Joint position lists |
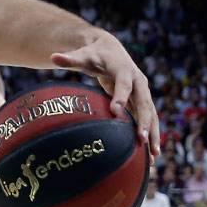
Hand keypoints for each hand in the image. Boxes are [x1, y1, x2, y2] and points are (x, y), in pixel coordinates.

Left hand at [51, 31, 160, 158]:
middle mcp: (138, 81)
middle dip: (144, 121)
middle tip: (142, 139)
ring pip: (151, 114)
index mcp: (123, 70)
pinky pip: (149, 120)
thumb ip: (70, 59)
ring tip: (153, 156)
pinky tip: (150, 156)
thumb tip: (53, 56)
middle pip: (143, 102)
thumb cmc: (94, 55)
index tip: (116, 112)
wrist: (111, 50)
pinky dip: (151, 136)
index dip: (121, 96)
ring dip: (154, 134)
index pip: (124, 84)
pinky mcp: (142, 102)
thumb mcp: (83, 56)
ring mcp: (142, 92)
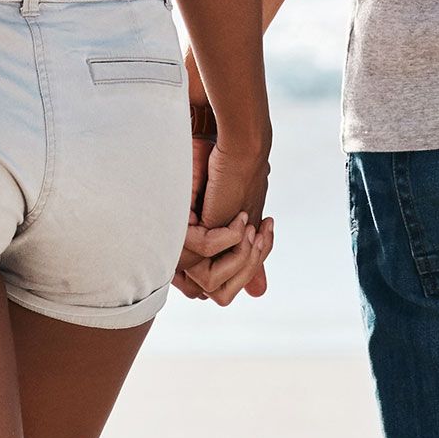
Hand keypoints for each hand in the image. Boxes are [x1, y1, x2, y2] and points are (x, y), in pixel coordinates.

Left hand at [172, 125, 272, 306]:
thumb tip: (259, 293)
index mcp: (201, 255)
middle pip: (216, 292)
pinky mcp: (178, 229)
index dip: (243, 273)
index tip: (260, 237)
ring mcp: (179, 245)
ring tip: (249, 227)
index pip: (219, 291)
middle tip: (258, 232)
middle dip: (246, 265)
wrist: (233, 144)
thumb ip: (248, 259)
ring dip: (240, 255)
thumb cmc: (237, 178)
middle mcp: (186, 254)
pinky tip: (238, 218)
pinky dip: (230, 236)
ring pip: (209, 281)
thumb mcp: (247, 225)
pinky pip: (207, 251)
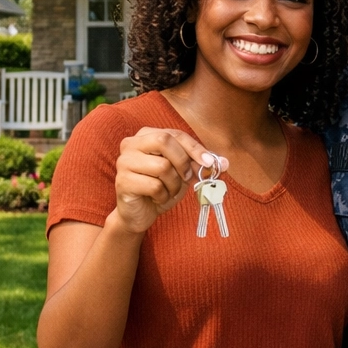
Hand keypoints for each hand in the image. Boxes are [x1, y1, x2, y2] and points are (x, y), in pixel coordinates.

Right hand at [113, 127, 228, 234]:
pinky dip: (163, 195)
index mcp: (146, 135)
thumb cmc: (161, 188)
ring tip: (169, 191)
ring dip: (174, 184)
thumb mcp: (183, 172)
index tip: (210, 162)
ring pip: (162, 166)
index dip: (194, 148)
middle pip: (164, 141)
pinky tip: (157, 198)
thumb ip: (201, 164)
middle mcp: (131, 144)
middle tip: (186, 178)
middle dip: (182, 163)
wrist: (139, 213)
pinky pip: (154, 186)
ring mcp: (124, 162)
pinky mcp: (122, 181)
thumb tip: (225, 162)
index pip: (175, 134)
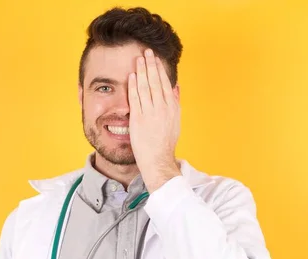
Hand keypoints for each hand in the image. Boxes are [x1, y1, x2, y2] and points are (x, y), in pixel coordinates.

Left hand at [128, 48, 181, 192]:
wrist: (158, 159)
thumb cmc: (166, 142)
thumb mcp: (176, 120)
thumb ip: (175, 102)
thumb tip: (175, 86)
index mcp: (172, 107)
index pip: (164, 83)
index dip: (159, 69)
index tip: (155, 58)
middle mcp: (162, 108)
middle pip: (155, 81)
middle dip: (150, 65)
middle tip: (146, 51)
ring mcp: (150, 113)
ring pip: (145, 87)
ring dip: (141, 71)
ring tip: (138, 59)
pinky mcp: (139, 119)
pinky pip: (136, 99)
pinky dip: (133, 86)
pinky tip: (131, 76)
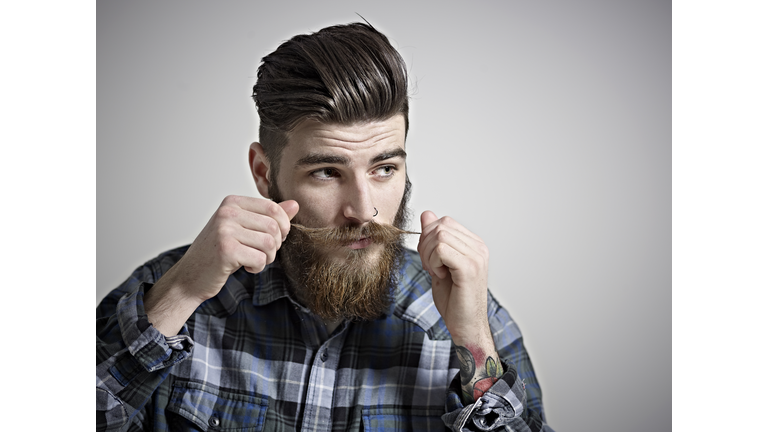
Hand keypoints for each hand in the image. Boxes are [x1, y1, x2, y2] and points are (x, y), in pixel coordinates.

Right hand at [177, 195, 298, 301]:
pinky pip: (260, 258)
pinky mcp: (226, 250)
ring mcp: (225, 230)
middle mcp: (227, 212)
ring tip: (254, 259)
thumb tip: (295, 204)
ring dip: (267, 257)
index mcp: (232, 202)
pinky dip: (257, 267)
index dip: (282, 226)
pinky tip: (245, 266)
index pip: (273, 207)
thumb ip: (269, 216)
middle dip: (275, 244)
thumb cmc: (218, 252)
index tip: (274, 238)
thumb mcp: (244, 229)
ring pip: (269, 243)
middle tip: (262, 253)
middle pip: (274, 226)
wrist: (190, 276)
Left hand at [418, 210, 500, 401]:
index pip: (444, 222)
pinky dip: (433, 261)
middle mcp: (479, 248)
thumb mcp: (438, 264)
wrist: (465, 326)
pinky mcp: (469, 268)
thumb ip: (433, 240)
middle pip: (440, 225)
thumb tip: (427, 214)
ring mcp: (476, 257)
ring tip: (436, 272)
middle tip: (430, 266)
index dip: (428, 237)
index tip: (429, 259)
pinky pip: (442, 249)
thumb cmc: (454, 300)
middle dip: (425, 245)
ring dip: (428, 255)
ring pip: (439, 236)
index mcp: (474, 245)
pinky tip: (440, 275)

WORK ITEM | Would you give the records again exactly, dropping the pictures?

TASK SOLUTION |
Hand keypoints for each hand in the image. Boxes are [x1, y1, x2, y2] and points are (x, y), in pixel coordinates.

Left hand at [51, 31, 160, 158]:
middle mcp: (138, 81)
middle dip: (144, 121)
middle tip: (142, 139)
ring pip: (151, 114)
index mcp: (123, 70)
pinky pip: (149, 120)
thumb ip: (70, 59)
ring tip: (153, 156)
pinky tip: (150, 156)
thumb tip: (53, 56)
middle pip: (143, 102)
thumb cmc: (94, 55)
index tip: (116, 112)
wrist: (111, 50)
pinky dip: (151, 136)
index dip: (121, 96)
ring dip: (154, 134)
index pip: (124, 84)
pinky mcp: (142, 102)
thumb mcp: (83, 56)
ring mcp: (142, 92)
Hand keypoints for each hand in the image. Boxes are [x1, y1, x2, y2] and points are (x, y), in pixel coordinates.

Left hand at [172, 125, 272, 306]:
thumb tip: (259, 293)
index mcp: (201, 255)
middle pip: (216, 292)
pinky mcp: (178, 229)
index dip: (243, 273)
index tip: (260, 237)
ring mcp: (179, 245)
ring tip: (249, 227)
index pip: (219, 291)
middle tip: (258, 232)
middle dip: (246, 265)
wrist: (233, 144)
thumb ip: (248, 259)
ring dip: (240, 255)
thumb cmc: (237, 178)
middle mcp: (186, 254)
pinky tip: (238, 218)
pinky dip: (230, 236)
ring pip: (209, 281)
thumb mcp: (247, 225)
pinky pip: (207, 251)
Hand keypoints for each hand in the image. Boxes are [x1, y1, x2, y2] and points are (x, y), in pixel coordinates.

Right hand at [113, 127, 228, 234]:
pinky dip: (163, 195)
index mcp: (146, 135)
thumb cmc: (161, 188)
ring tip: (169, 191)
ring dip: (174, 184)
thumb mcp: (183, 172)
index tip: (210, 162)
ring pip: (162, 166)
index dip: (194, 148)
middle pip: (164, 141)
pinky tip: (157, 198)
thumb ip: (201, 164)
middle mcp: (131, 144)
middle tip: (186, 178)
middle dip: (182, 163)
wrist: (139, 213)
pinky pip: (154, 186)
ring mcp: (124, 162)
pinky mcp: (122, 181)
thumb tip: (225, 162)
index pip: (175, 134)
Hand keypoints for each hand in the image. Boxes are [x1, y1, x2, y2] and points are (x, y), in pixel coordinates.

Left hand at [128, 48, 181, 192]:
wrist: (158, 159)
thumb cmc: (166, 142)
thumb mcp: (176, 120)
thumb ip: (175, 102)
thumb tip: (175, 86)
index mcp: (172, 107)
index pip: (164, 83)
index dip: (159, 69)
index tip: (155, 58)
middle mcp: (162, 108)
middle pip: (155, 81)
middle dip: (150, 65)
middle tip: (146, 51)
ring mcp: (150, 113)
ring pip: (145, 87)
ring dip: (141, 71)
ring tip: (138, 59)
pinky mcp: (139, 119)
pinky pip: (136, 99)
pinky dip: (133, 86)
pinky tip: (131, 76)
Hand keypoints for each hand in the image. Boxes are [x1, y1, x2, y2] and points are (x, y), in pixel coordinates.

Right hand at [177, 195, 298, 301]:
pinky pip: (260, 258)
pinky mcp: (226, 250)
ring mcp: (225, 230)
middle mcp: (227, 212)
ring tip: (254, 259)
thumb tip: (295, 204)
ring dip: (267, 257)
index mcp: (232, 202)
pinky dip: (257, 267)
index dip: (282, 226)
pinky tip: (245, 266)
index pip: (273, 207)
thumb ip: (269, 216)
middle dip: (275, 244)
thumb cmc: (218, 252)
index tip: (274, 238)
thumb mcp: (244, 229)
ring pip: (269, 243)
middle tip: (262, 253)
middle pip: (274, 226)
wrist: (190, 276)
Left hand at [418, 210, 500, 401]:
index pip: (444, 222)
pinky dip: (433, 261)
middle mcp: (479, 248)
thumb mcp: (438, 264)
wrist: (465, 326)
pinky mcp: (469, 268)
thumb ip: (433, 240)
middle pip: (440, 225)
thumb tip: (427, 214)
ring mcp: (476, 257)
ring tip: (436, 272)
middle tip: (430, 266)
index dip: (428, 237)
index tip: (429, 259)
pinky pip: (442, 249)
thumb cmc: (454, 300)
middle dip: (425, 245)
ring dip: (428, 255)
ring pip: (439, 236)
index mcp: (474, 245)
pinky tip: (440, 275)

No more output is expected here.